▶ WHAT NEEDS TO BE DONE
Repeat the lines below word for word, starting with the very first line and stopping after the line that contains "ОБРАЩЕНИЯ ГРАЖДАН".
Start of PROVIDED MATERIAL
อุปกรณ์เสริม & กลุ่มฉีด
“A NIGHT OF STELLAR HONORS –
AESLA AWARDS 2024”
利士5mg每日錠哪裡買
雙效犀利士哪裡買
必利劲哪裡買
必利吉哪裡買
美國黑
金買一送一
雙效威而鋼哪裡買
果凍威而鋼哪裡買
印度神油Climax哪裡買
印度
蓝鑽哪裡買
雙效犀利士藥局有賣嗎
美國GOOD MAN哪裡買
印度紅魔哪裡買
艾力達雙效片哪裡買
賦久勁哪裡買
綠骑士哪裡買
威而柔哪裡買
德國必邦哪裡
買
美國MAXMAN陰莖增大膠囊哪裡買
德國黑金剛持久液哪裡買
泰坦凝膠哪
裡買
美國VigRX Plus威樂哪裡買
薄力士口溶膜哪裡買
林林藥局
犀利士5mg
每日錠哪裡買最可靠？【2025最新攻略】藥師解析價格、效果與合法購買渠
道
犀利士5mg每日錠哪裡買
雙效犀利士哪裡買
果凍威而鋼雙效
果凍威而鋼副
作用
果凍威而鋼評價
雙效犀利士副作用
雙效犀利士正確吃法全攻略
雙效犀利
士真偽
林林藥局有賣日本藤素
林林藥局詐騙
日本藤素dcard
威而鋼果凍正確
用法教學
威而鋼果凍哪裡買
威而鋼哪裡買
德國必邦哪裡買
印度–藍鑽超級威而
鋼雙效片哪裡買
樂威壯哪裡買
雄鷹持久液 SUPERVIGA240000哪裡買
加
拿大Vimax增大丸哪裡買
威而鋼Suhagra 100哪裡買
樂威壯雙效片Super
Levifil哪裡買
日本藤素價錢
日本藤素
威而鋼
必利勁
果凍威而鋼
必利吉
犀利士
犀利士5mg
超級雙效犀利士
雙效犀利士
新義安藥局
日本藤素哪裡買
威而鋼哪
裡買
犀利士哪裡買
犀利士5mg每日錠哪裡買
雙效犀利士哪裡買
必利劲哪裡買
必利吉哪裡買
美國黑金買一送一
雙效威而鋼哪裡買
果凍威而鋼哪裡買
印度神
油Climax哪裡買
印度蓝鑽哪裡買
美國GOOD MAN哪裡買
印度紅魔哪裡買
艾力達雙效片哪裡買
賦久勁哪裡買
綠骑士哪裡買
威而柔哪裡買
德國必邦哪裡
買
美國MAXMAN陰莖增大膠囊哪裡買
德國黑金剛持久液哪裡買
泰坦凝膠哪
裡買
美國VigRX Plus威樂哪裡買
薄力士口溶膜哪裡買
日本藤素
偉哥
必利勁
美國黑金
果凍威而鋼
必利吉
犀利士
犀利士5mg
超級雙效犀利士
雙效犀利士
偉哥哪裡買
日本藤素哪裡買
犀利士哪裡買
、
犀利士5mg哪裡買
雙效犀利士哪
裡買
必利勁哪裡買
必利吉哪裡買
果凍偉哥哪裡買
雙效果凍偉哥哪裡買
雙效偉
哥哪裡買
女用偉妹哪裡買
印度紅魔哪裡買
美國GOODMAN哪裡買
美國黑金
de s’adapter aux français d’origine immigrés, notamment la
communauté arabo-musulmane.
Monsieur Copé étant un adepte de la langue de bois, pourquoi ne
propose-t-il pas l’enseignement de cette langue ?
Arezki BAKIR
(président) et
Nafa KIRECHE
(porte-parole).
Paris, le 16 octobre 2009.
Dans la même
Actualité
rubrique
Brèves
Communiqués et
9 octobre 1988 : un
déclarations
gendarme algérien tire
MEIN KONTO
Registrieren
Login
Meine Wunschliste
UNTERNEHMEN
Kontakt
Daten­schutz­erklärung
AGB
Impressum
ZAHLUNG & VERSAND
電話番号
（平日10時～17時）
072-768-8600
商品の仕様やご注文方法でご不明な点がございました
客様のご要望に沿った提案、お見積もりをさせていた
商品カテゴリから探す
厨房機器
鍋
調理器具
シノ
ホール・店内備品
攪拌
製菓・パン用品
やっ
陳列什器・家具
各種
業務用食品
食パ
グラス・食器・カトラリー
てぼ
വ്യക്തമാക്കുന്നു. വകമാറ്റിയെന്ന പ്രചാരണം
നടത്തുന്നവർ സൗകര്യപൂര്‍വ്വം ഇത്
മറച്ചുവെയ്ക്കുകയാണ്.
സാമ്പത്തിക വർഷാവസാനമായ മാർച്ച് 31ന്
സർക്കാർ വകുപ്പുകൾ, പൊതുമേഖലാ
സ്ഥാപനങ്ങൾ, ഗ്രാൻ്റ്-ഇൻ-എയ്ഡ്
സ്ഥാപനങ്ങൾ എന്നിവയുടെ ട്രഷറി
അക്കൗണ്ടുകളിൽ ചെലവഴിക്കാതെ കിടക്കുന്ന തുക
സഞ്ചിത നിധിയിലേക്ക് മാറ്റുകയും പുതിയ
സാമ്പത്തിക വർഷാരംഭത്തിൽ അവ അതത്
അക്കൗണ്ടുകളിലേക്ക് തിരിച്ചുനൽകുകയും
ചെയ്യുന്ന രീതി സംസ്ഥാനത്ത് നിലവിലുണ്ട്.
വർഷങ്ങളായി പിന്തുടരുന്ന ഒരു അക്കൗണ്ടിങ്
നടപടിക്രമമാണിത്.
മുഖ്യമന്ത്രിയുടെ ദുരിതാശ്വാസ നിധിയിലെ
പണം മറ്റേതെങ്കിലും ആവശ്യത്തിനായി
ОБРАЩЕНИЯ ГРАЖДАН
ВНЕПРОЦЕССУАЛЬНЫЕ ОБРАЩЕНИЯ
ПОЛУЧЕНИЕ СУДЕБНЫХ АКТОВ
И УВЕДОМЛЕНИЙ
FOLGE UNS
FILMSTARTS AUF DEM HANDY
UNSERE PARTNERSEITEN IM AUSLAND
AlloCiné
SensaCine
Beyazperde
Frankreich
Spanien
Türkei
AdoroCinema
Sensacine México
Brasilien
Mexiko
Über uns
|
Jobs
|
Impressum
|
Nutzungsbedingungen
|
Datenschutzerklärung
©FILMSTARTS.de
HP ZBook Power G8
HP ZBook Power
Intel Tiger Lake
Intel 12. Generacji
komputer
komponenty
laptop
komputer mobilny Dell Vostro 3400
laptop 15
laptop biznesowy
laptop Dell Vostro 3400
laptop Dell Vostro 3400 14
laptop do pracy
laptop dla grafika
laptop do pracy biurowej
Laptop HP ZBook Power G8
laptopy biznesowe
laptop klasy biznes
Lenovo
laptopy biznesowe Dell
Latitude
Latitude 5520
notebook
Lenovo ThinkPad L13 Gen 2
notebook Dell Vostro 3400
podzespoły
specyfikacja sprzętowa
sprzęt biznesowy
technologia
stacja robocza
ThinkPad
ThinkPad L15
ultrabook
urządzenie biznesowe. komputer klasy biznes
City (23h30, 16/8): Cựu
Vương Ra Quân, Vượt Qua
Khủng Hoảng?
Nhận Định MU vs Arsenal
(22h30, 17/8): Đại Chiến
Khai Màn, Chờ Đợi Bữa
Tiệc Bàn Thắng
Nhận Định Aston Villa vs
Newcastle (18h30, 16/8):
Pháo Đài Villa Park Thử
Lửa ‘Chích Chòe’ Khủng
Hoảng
End of PROVIDED MATERIAL
▶ RESPONSE BELOW
อุปกรณ์เสริม & กลุ่มฉีด
“A NIGHT OF STELLAR HONORS –
AESLA AWARDS 2024”
利士5mg每日錠哪裡買
雙效犀利士哪裡買
必利劲哪裡買
必利吉哪裡買
美國黑
金買一送一
雙效威而鋼哪裡買
果凍威而鋼哪裡買
印度神油Climax哪裡買
印度
蓝鑽哪裡買
雙效犀利士藥局有賣嗎
美國GOOD MAN哪裡買
印度紅魔哪裡買
艾力達雙效片哪裡買
賦久勁哪裡買
綠骑士哪裡買
威而柔哪裡買
德國必邦哪裡
買
美國MAXMAN陰莖增大膠囊哪裡買
德國黑金剛持久液哪裡買
泰坦凝膠哪
裡買
美國VigRX Plus威樂哪裡買
薄力士口溶膜哪裡買
林林藥局
犀利士5mg
每日錠哪裡買最可靠？【2025最新攻略】藥師解析價格、效果與合法購買渠
道
犀利士5mg每日錠哪裡買
雙效犀利士哪裡買
果凍威而鋼雙效
果凍威而鋼副
作用
果凍威而鋼評價
雙效犀利士副作用
雙效犀利士正確吃法全攻略
雙效犀利
士真偽
林林藥局有賣日本藤素
林林藥局詐騙
日本藤素dcard
威而鋼果凍正確
用法教學
威而鋼果凍哪裡買
威而鋼哪裡買
德國必邦哪裡買
印度–藍鑽超級威而
鋼雙效片哪裡買
樂威壯哪裡買
雄鷹持久液 SUPERVIGA240000哪裡買
加
拿大Vimax增大丸哪裡買
威而鋼Suhagra 100哪裡買
樂威壯雙效片Super
Levifil哪裡買
日本藤素價錢
日本藤素
威而鋼
必利勁
果凍威而鋼
必利吉
犀利士
犀利士5mg
超級雙效犀利士
雙效犀利士
新義安藥局
日本藤素哪裡買
威而鋼哪
裡買
犀利士哪裡買
犀利士5mg每日錠哪裡買
雙效犀利士哪裡買
必利劲哪裡買
必利吉哪裡買
美國黑金買一送一
雙效威而鋼哪裡買
果凍威而鋼哪裡買
印度神
油Climax哪裡買
印度蓝鑽哪裡買
美國GOOD MAN哪裡買
印度紅魔哪裡買
艾力達雙效片哪裡買
賦久勁哪裡買
綠骑士哪裡買
威而柔哪裡買
德國必邦哪裡
買
美國MAXMAN陰莖增大膠囊哪裡買
德國黑金剛持久液哪裡買
泰坦凝膠哪
裡買
美國VigRX Plus威樂哪裡買
薄力士口溶膜哪裡買
日本藤素
偉哥
必利勁
美國黑金
果凍威而鋼
必利吉
犀利士
犀利士5mg
超級雙效犀利士
雙效犀利士
偉哥哪裡買
日本藤素哪裡買
犀利士哪裡買
、
犀利士5mg哪裡買
雙效犀利士哪
裡買
必利勁哪裡買
必利吉哪裡買
果凍偉哥哪裡買
雙效果凍偉哥哪裡買
雙效偉
哥哪裡買
女用偉妹哪裡買
印度紅魔哪裡買
美國GOODMAN哪裡買
美國黑金
de s’adapter aux français d’origine immigrés, notamment la
communauté arabo-musulmane.
Monsieur Copé étant un adepte de la langue de bois, pourquoi ne
propose-t-il pas l’enseignement de cette langue ?
Arezki BAKIR
(président) et
Nafa KIRECHE
(porte-parole).
Paris, le 16 octobre 2009.
Dans la même
Actualité
rubrique
Brèves
Communiqués et
9 octobre 1988 : un
déclarations
gendarme algérien tire
MEIN KONTO
Registrieren
Login
Meine Wunschliste
UNTERNEHMEN
Kontakt
Daten­schutz­erklärung
AGB
Impressum
ZAHLUNG & VERSAND
電話番号
（平日10時～17時）
072-768-8600
商品の仕様やご注文方法でご不明な点がございました
客様のご要望に沿った提案、お見積もりをさせていた
商品カテゴリから探す
厨房機器
鍋
調理器具
シノ
ホール・店内備品
攪拌
製菓・パン用品
やっ
陳列什器・家具
各種
業務用食品
食パ
グラス・食器・カトラリー
てぼ
വ്യക്തമാക്കുന്നു. വകമാറ്റിയെന്ന പ്രചാരണം
നടത്തുന്നവർ സൗകര്യപൂര്‍വ്വം ഇത്
മറച്ചുവെയ്ക്കുകയാണ്.
സാമ്പത്തിക വർഷാവസാനമായ മാർച്ച് 31ന്
സർക്കാർ വകുപ്പുകൾ, പൊതുമേഖലാ
സ്ഥാപനങ്ങൾ, ഗ്രാൻ്റ്-ഇൻ-എയ്ഡ്
സ്ഥാപനങ്ങൾ എന്നിവയുടെ ട്രഷറി
അക്കൗണ്ടുകളിൽ ചെലവഴിക്കാതെ കിടക്കുന്ന തുക
സഞ്ചിത നിധിയിലേക്ക് മാറ്റുകയും പുതിയ
സാമ്പത്തിക വർഷാരംഭത്തിൽ അവ അതത്
അക്കൗണ്ടുകളിലേക്ക് തിരിച്ചുനൽകുകയും
ചെയ്യുന്ന രീതി സംസ്ഥാനത്ത് നിലവിലുണ്ട്.
വർഷങ്ങളായി പിന്തുടരുന്ന ഒരു അക്കൗണ്ടിങ്
നടപടിക്രമമാണിത്.
മുഖ്യമന്ത്രിയുടെ ദുരിതാശ്വാസ നിധിയിലെ
പണം മറ്റേതെങ്കിലും ആവശ്യത്തിനായി
ОБРАЩЕНИЯ ГРАЖДАН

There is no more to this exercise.